▶ **Source data**:
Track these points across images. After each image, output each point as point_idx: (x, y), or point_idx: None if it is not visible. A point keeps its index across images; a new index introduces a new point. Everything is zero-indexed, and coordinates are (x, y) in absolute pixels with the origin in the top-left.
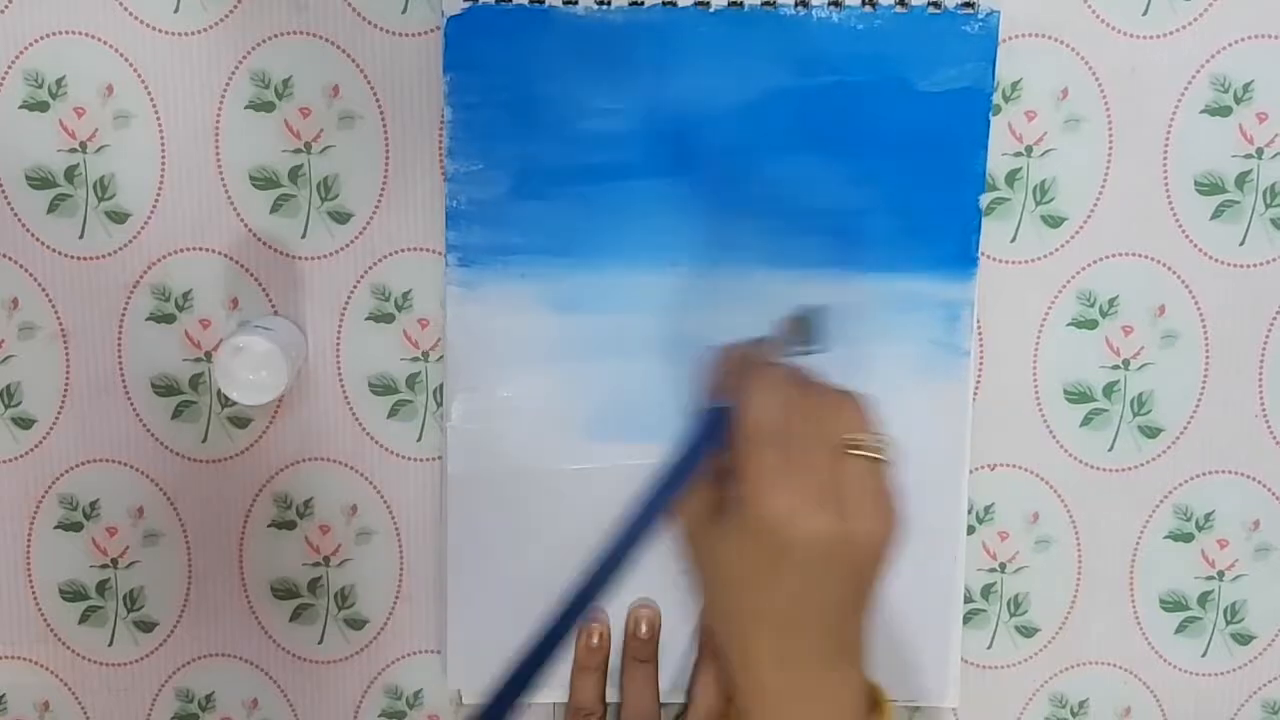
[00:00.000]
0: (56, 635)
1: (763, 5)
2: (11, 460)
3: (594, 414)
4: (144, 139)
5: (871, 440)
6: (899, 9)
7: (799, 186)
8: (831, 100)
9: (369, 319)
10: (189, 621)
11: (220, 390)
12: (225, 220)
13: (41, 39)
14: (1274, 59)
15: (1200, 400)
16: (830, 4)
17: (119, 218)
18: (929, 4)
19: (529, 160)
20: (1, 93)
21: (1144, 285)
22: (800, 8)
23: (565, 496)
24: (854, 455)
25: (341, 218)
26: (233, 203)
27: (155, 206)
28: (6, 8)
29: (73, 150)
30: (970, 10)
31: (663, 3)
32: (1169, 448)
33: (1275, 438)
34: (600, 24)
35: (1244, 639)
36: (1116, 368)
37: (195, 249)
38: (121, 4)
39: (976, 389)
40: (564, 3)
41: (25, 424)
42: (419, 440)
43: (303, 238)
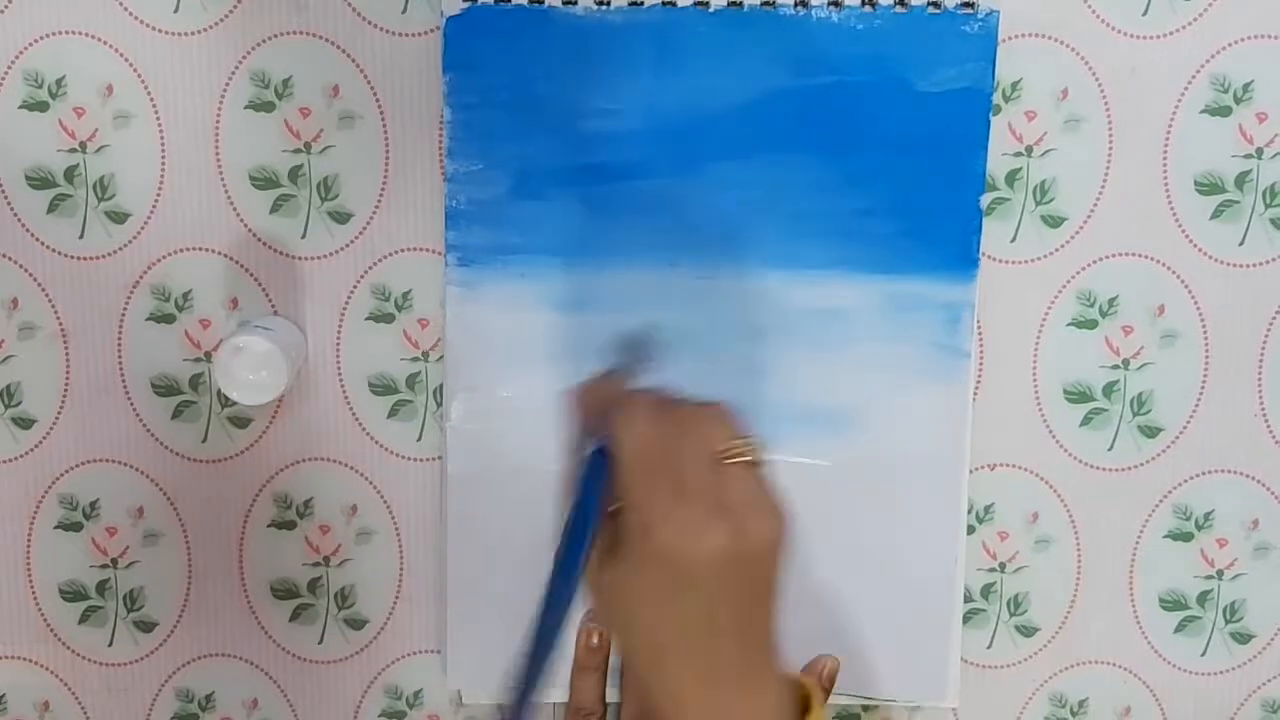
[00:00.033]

▶ **Exercise instructions**:
Leaving out the pictures, return exactly the lines from the one that contains "12: (225, 220)" through the last line of the records above, inclusive.

▶ **Output of the exercise**:
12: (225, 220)
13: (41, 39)
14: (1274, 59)
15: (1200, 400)
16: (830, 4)
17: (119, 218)
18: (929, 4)
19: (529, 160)
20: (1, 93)
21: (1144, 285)
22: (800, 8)
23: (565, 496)
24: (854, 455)
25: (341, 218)
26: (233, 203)
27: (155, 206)
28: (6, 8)
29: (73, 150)
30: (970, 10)
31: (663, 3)
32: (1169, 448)
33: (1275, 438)
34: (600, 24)
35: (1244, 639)
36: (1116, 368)
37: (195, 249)
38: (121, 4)
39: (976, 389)
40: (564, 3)
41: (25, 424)
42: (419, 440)
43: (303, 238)
[00:00.033]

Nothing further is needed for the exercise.